When we got there the others got out of the truck and went in, but Adam said they’d be fine, they could get the stuff, why didn’t he and I just sit there and talk.

I told him I liked the idea of talking but I was preoccupied with my missing nephew and didn’t really know what to say. I wanted to find Logan. Adam said we’d find Logan. He knew it. He told me a lot of things about himself. He and a friend of his had just been fired by a Spanish religious radio station called Radio Sinai for translating Cheech and Chong dialogues into Spanish and airing them late at night. Or something like that. I found out that he wasn’t close to his father at all but that he and his mother talked pretty often, even though she wasn’t really in touch with her own emotions. He had a girlfriend, sort of, whom he’d recently reconnected with after a couple of years of not talking. She was an actress and sweet but they screamed at each other a lot. He didn’t think she really appreciated him. His sister was a single mother with an eight-year-old daughter and they hung out. He helped her when he could. He told me he spoke a little Sango, a dialect of Ngbandi. He asked me what my nephew and I were doing in Flagstaff and I told him the whole story. When I had finished he put his hand on mine and said he was sorry I was so unhappy. He asked me if I thought all this stuff was happening for a reason.

No, I said. I don’t think so. Where do you think the others are? I asked him.

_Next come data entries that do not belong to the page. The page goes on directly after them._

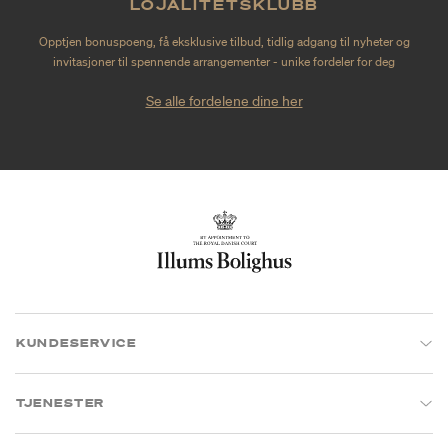
LOJALITETSKLUBB
Opptjen bonuspoeng, få eksklusive tilbud, tidlig adgang til nyheter og
invitasjoner til spennende arrangementer - unike fordeler for deg
Se alle fordelene dine her
KUNDESERVICE
TJENESTER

Then he asked me if I’d heard of the Heisenberg Uncertainty Principle.

I’m not sure, I said.

He told me it was the idea that the momentum and location of a certain particle cannot be determined at the same time.

Wow, that’s pretty interesting, I said. I told him I was going to walk back to the hotel because all of this was taking too long and I had to check on Thebes.

No, man, hold up, he said. I’ll go find out what the deal is. I’ll be right back. Please don’t go, he said. Okay? Please?

I stared some more at the moon and at the rippled surface of the box that I was sitting in. I thought about how good it felt to have somebody ask me to stay. I thought about how pathetic it was that it felt so good to have somebody ask me to stay. Adam came running back to the truck and said that the others were so done, they’d kind of forgotten about us, they were gonna hang out at the lodge and watch Drugstore Cowboy but they’d given him the key to the truck. They’d said to wish me luck with the search.

Let’s blast, he said.

We drove back to the motel first so I could peek in on Thebes. I told Adam he could wait in the truck but he said he’d like to come with me. We went to the room and stood in the doorway and looked at the sleeping Thebes.

I like her hair, Adam whispered. I nodded and smiled. You’re a good aunt, he said.

I shook my head and whispered no, I wasn’t. I was a disaster. He put his arm around my shoulder and we looked at Thebes for another minute or two, like we were the brand-new parents of an oversized baby girl, and then we quietly left the room and went back to the truck.